Kéravan accepta, au grand plaisir de Jacques, de faire route ensemble…

C’était une aubaine pour le jeune garçon que d’entendre parler du sujet qui le passionnait, surtout par un des acteurs du grand drame qui en rapportait des impressions toutes fraîches.

Et Diane qui, jusqu’alors, s’était fort peu préoccupée de la guerre — Paris était loin du front et dans un certain milieu les privations étaient alors si peu sensibles ! — écouta avec un intérêt croissant le lieutenant raconter les attaques nocturnes sous les rafales d’artillerie, les sombres jours de la retraite que l’officier avait opérée depuis Charleroi jusqu’à la Marne, — six jours sans vivres ! harcelés par l’ennemi et la rage au cœur !

Il parlait de ce temps avec une émotion contenue qui altérait par instants le son de sa voix et qui affirmait mieux que des déclamations enthousiastes son ardent amour pour la France.

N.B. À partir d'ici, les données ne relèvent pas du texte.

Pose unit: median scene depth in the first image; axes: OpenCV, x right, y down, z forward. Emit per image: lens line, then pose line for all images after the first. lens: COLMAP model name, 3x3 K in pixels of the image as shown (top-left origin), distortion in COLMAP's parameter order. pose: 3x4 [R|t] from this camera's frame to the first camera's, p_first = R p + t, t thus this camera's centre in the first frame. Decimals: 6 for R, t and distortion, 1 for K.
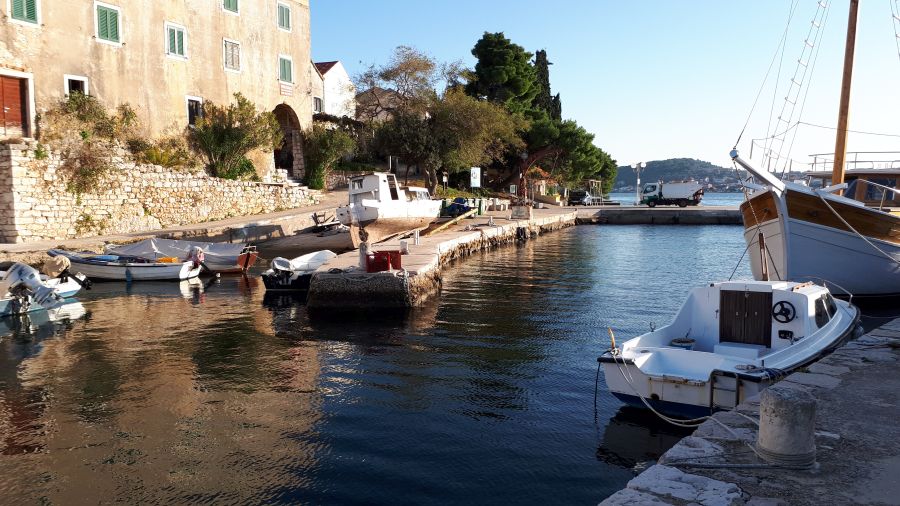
lens RADIAL K [[734.5, 0, 450.0], [0, 734.5, 253.0], [0, 0, 1]] dist [0.141024, -0.226213]
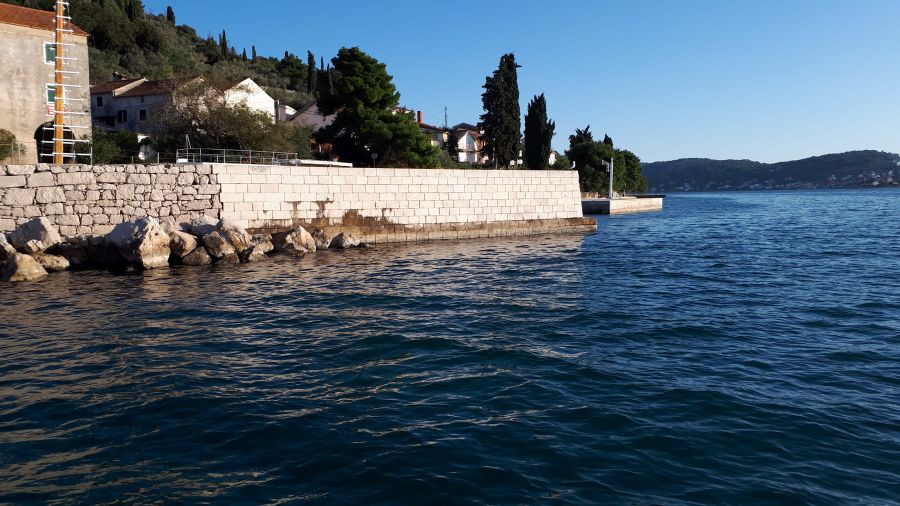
lens RADIAL K [[734.5, 0, 450.0], [0, 734.5, 253.0], [0, 0, 1]] dist [0.141024, -0.226213]
pose [[0.979497, -0.005508, -0.201383, 0.439494], [0.004833, 0.999981, -0.003845, 0.019035], [0.201401, 0.002793, 0.979505, -0.069226]]
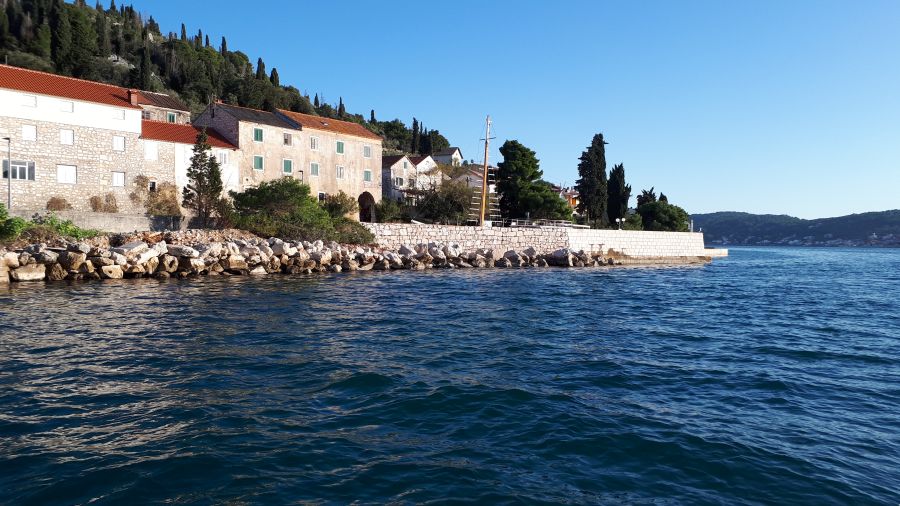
lens RADIAL K [[734.5, 0, 450.0], [0, 734.5, 253.0], [0, 0, 1]] dist [0.141024, -0.226213]
pose [[0.969837, 0.016123, -0.243222, 0.336024], [-0.032353, 0.997497, -0.062881, 0.063354], [0.241599, 0.068853, 0.967930, -0.619573]]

La jeune fille s’étonnait que de tels événements, d’une horreur tragique, se fussent déroulés à quelques lieues de Paris, que des Français en eussent souffert jusqu’au dernier degré de la misère humaine, alors que d’autres et elle-même, en particulier, n’en avaient pas été autrement troublés…

L’égoïsme humain lui parut laid tout à coup… Elle ressentit une sorte d’humiliation intérieure en face de ce héros de la Grande Épopée qui racontait les choses si simplement.

Le lendemain matin, Diane elle-même dit à son frère :

— Allons nous promener devant Bagatelle au même endroit qu’hier, M. de Kéravan nous a dit qu’il y allait tous les jours… Puisqu’il t’intéresse…

— Il me semble que tu te réconcilies.